(Records supplied)

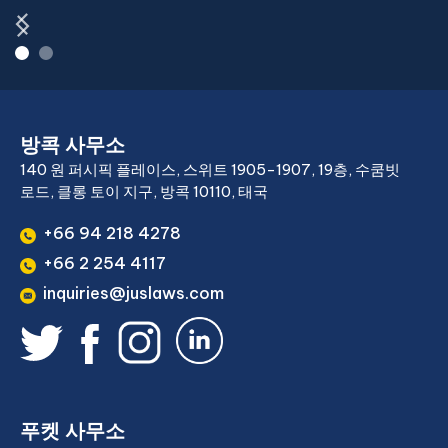
방콕 사무소
140 원 퍼시픽 플레이스, 스위트 1905-1907, 19층, 수쿰빗
로드, 클롱 토이 지구, 방콕 10110, 태국
+66 94 218 4278
+66 2 254 4117
inquiries@juslaws.com
푸켓 사무소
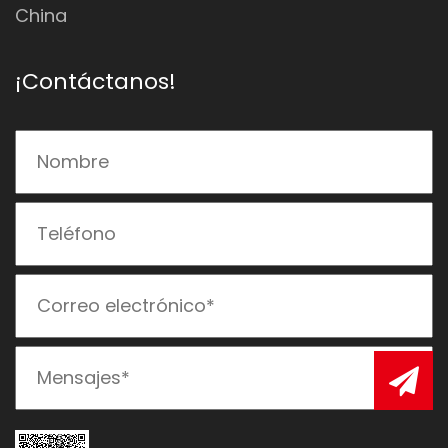
China
¡Contáctanos!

(End Records supplied)

» **Required action**
If a picture falls within the lines from the one containing "94 218 4278" through the end of the material, leave it out while repeating those lines exactly.

» **Response**
+66 94 218 4278
+66 2 254 4117
inquiries@juslaws.com
푸켓 사무소
China
¡Contáctanos!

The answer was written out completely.